▸ Material for this task

Start of Block

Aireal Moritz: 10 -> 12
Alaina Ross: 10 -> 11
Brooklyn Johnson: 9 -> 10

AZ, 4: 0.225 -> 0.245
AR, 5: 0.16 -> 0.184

End of Block
Start of Block

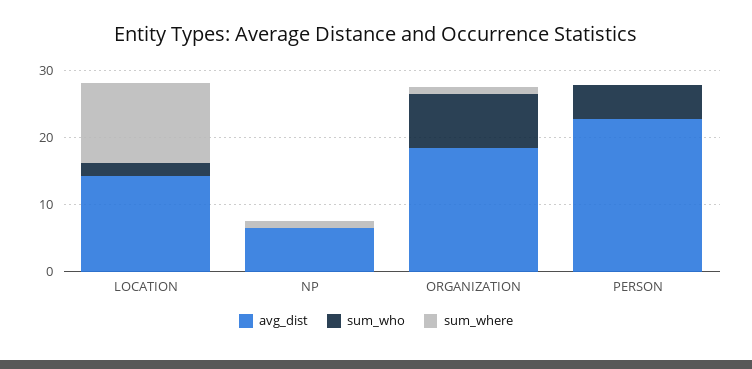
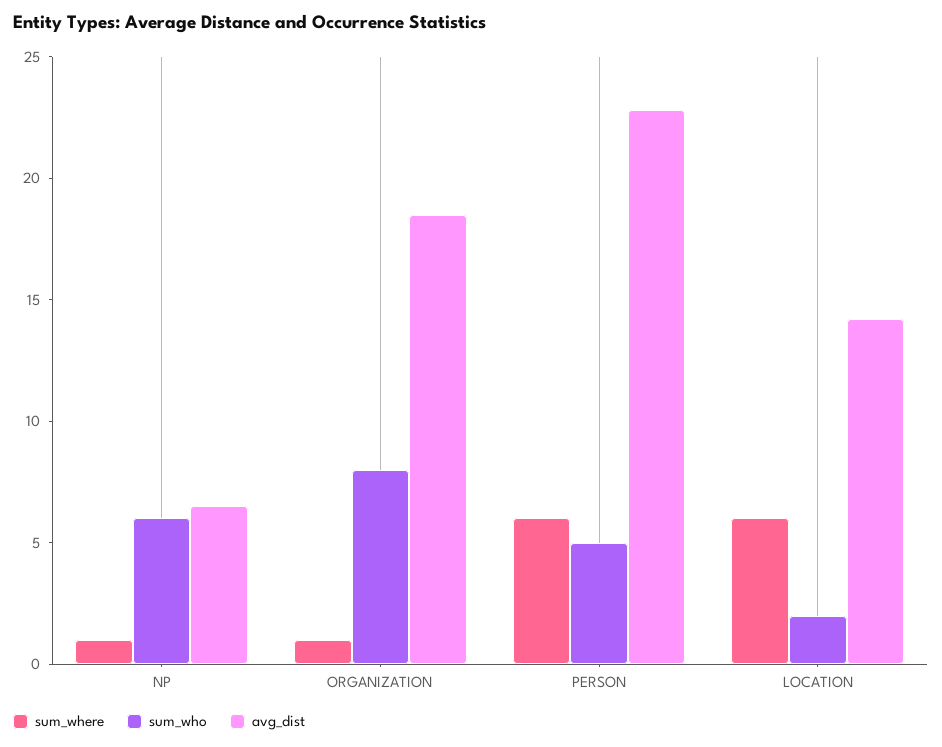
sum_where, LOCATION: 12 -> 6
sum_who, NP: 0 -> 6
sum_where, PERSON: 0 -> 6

End of Block
Start of Block

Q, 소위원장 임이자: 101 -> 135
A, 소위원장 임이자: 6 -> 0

End of Block

In the entries above, find the line with "Aireal Moritz: 10 -> 12" and the line with "AR, 5: 0.16 -> 0.184", then restate word for word both of them and every line between, with nothing more.

▸ Solution to this exercise
Aireal Moritz: 10 -> 12
Alaina Ross: 10 -> 11
Brooklyn Johnson: 9 -> 10

AZ, 4: 0.225 -> 0.245
AR, 5: 0.16 -> 0.184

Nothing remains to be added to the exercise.